Data under study »

§

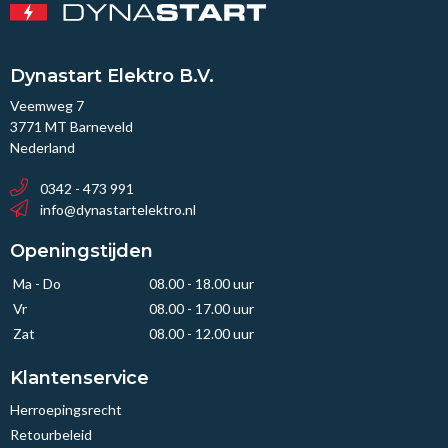
Dynastart Elektro B.V.
Veemweg 7
3771 MT Barneveld
Nederland
0342 - 473 991
info@dynastartelektro.nl
Openingstijden
Ma - Do
08.00 - 18.00 uur
Vr
08.00 - 17.00 uur
Zat
08.00 - 12.00 uur
Klantenservice
Herroepingsrecht
Retourbeleid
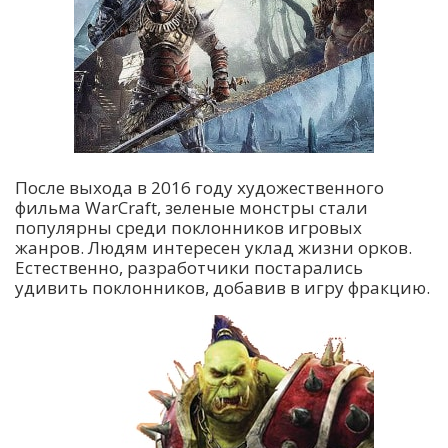
После выхода в 2016 году художественного
фильма WarCraft, зеленые монстры стали
популярны среди поклонников игровых
жанров. Людям интересен уклад жизни орков.
Естественно, разработчики постарались
удивить поклонников, добавив в игру фракцию.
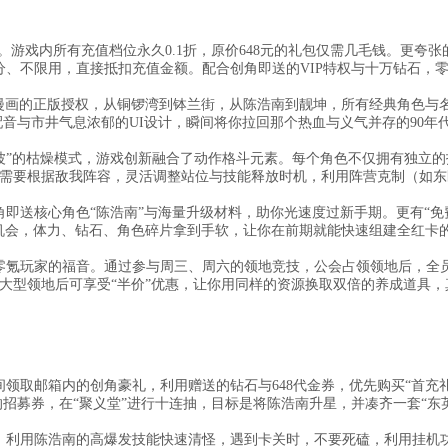
点。游戏内所有充值档位永久0.1折，原价648元的礼包仅需几毛钱。更夸张
分、不限用，直接抵扣充值金额。配合创角即送的VIP特权与十万钻石，
仔漫画的正版授权，从铜锣湾到钵兰街，从陈浩南到靓坤，所有经典角色与
配音与市井气息浓郁的UI设计，瞬间将你拉回那个热血与义气并存的90年
对波”的枯燥模式，游戏创新融合了动作格斗元素。每个角色不仅拥有独立的
需要根据敌我阵容，灵活调整站位与技能释放时机，利用阵营克制（如东
即送核心角色“陈浩南”与海量升级材料，助你光速度过新手期。更有“免
机会，体力、钻石、角色碎片拿到手软，让你在前期就能快速组建全红卡
零氪玩家的福音。通过参与周三、周六的领地竞技，公会占领领地后，全
大型领地后可享受“半价”优惠，让你用同样的资源换取双倍的养成道具，
领取邮箱内的创角豪礼，利用赠送的钻石与648代金券，优先购买“首充
的招募券，在“聚义堂”进行十连抽，目标是将陈浩南升星，并凑齐一套“东
。利用陈浩南的高爆发技能快速清怪，遇到卡关时，不要死磕，利用挂机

§

Please repeat the text from all of the material above word for word, leaving the pictures out of your answer.

Dynastart Elektro B.V.
Veemweg 7
3771 MT Barneveld
Nederland
0342 - 473 991
info@dynastartelektro.nl
Openingstijden
Ma - Do
08.00 - 18.00 uur
Vr
08.00 - 17.00 uur
Zat
08.00 - 12.00 uur
Klantenservice
Herroepingsrecht
Retourbeleid
После выхода в 2016 году художественного
фильма WarCraft, зеленые монстры стали
популярны среди поклонников игровых
жанров. Людям интересен уклад жизни орков.
Естественно, разработчики постарались
удивить поклонников, добавив в игру фракцию.
点。游戏内所有充值档位永久0.1折，原价648元的礼包仅需几毛钱。更夸张
分、不限用，直接抵扣充值金额。配合创角即送的VIP特权与十万钻石，
仔漫画的正版授权，从铜锣湾到钵兰街，从陈浩南到靓坤，所有经典角色与
配音与市井气息浓郁的UI设计，瞬间将你拉回那个热血与义气并存的90年
对波”的枯燥模式，游戏创新融合了动作格斗元素。每个角色不仅拥有独立的
需要根据敌我阵容，灵活调整站位与技能释放时机，利用阵营克制（如东
即送核心角色“陈浩南”与海量升级材料，助你光速度过新手期。更有“免
机会，体力、钻石、角色碎片拿到手软，让你在前期就能快速组建全红卡
零氪玩家的福音。通过参与周三、周六的领地竞技，公会占领领地后，全
大型领地后可享受“半价”优惠，让你用同样的资源换取双倍的养成道具，
领取邮箱内的创角豪礼，利用赠送的钻石与648代金券，优先购买“首充
的招募券，在“聚义堂”进行十连抽，目标是将陈浩南升星，并凑齐一套“东
。利用陈浩南的高爆发技能快速清怪，遇到卡关时，不要死磕，利用挂机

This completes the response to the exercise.